To carry on with our plans as if everything were normal would be disrespectful to the trauma endured by Indigenous and Black people both historically and in recent weeks. It would also mean sidestepping our responsibility as artists, citizens and organizers. We stand in solidarity with Indigenous and Black people, and commit to being part of the process of long-overdue change.
We condemn the over-surveillance, imprisonment, poverty, violence, and police brutality which are visited on these communities, along with the food insecurity, inadequate housing and lack of access to fresh water that render them disproportionately susceptible to COVID19.
We remember Chantel Moore, Regis Korchinski-Paquet, D’Andre Campbell, Andrew Loku, Breonna Taylor, George Floyd, and the many whose deaths and traumatic experiences with police brutality never reach the headlines. We remember the missing and murdered Indigenous women and girls whose loved ones shared their stories in a report published a year ago, only to have its recommendations ignored. At the time of this writing, Bonifacio Eugenio-Romero and a second man have died of COVID19 while serving as migrant workers on Ontario farms. They were both from Mexico and were both 31 years old. Many others are infected.
That it has taken us so long to compose a statement reflects the fact that we as a series have not been sufficiently engaged in the fight against injustice. We need to look at the ways our series reflects this deficiency, if we are to continue programming. We have failed to center the ubiquity and harms of racism in our programming, and would like to express our sincere apologies to those Indigenous and Black authors who generously shared their work with Draft audiences and found their voices were marginalized within our readings, or felt that they had to carry the heavy narrative of Canada’s national crimes.
In the coming weeks, we shall be examining our choices so far, as well as what we need to do, if the series is to continue.
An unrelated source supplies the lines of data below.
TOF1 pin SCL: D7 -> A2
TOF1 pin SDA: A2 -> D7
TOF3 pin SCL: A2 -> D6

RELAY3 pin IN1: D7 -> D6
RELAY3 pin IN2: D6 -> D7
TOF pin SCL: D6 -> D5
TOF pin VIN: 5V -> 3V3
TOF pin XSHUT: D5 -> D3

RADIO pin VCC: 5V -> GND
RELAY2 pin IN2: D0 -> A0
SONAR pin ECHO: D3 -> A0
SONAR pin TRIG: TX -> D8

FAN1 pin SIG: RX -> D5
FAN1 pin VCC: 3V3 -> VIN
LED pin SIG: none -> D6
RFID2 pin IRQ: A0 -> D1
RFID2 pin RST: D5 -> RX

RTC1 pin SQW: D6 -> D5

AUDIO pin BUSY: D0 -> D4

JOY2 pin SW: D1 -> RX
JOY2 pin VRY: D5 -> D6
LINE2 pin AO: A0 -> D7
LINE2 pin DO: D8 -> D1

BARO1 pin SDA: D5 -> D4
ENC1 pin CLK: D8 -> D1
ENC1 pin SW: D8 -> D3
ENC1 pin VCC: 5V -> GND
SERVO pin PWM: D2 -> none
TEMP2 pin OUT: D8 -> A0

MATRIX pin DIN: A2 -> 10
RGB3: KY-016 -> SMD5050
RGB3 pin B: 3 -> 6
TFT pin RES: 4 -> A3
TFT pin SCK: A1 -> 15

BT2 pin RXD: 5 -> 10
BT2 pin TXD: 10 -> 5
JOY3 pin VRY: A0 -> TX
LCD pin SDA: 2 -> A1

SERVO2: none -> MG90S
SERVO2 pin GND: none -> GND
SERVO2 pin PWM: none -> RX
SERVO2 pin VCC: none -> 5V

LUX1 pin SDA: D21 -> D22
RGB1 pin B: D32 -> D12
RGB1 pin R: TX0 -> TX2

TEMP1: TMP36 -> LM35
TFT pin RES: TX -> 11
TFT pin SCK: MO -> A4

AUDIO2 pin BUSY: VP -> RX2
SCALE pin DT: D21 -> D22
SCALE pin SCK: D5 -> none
We need to make sure our actions going forward are in keeping with our professed commitment to equity and justice. Our plan is to reach out to more emerging authors within racialized communities to appear in our series, as well as to change the composition of our collective to include more people of colour. We shall also reach out to those Indigenous and Black authors who have appeared in our series so far to see how we might better serve their needs.
Finally, we would like to sincerely thank some of the many members of the literary community who have generously moved the Draft series forward through both challenge and encouragement. They are Gavin Barrett, Kern Carter, Rita Shelton-Deverell, Farzana Doctor, Maheen Hyder, Dorothy Ellen Palmer, Heather Wood and Bänoo Zan, as well as Jael Richardson and her colleagues at The FOLD, who continue to lead by example. We credit them for whatever positive steps we have been able to take, and take full responsibility for the failings in this statement and in our series.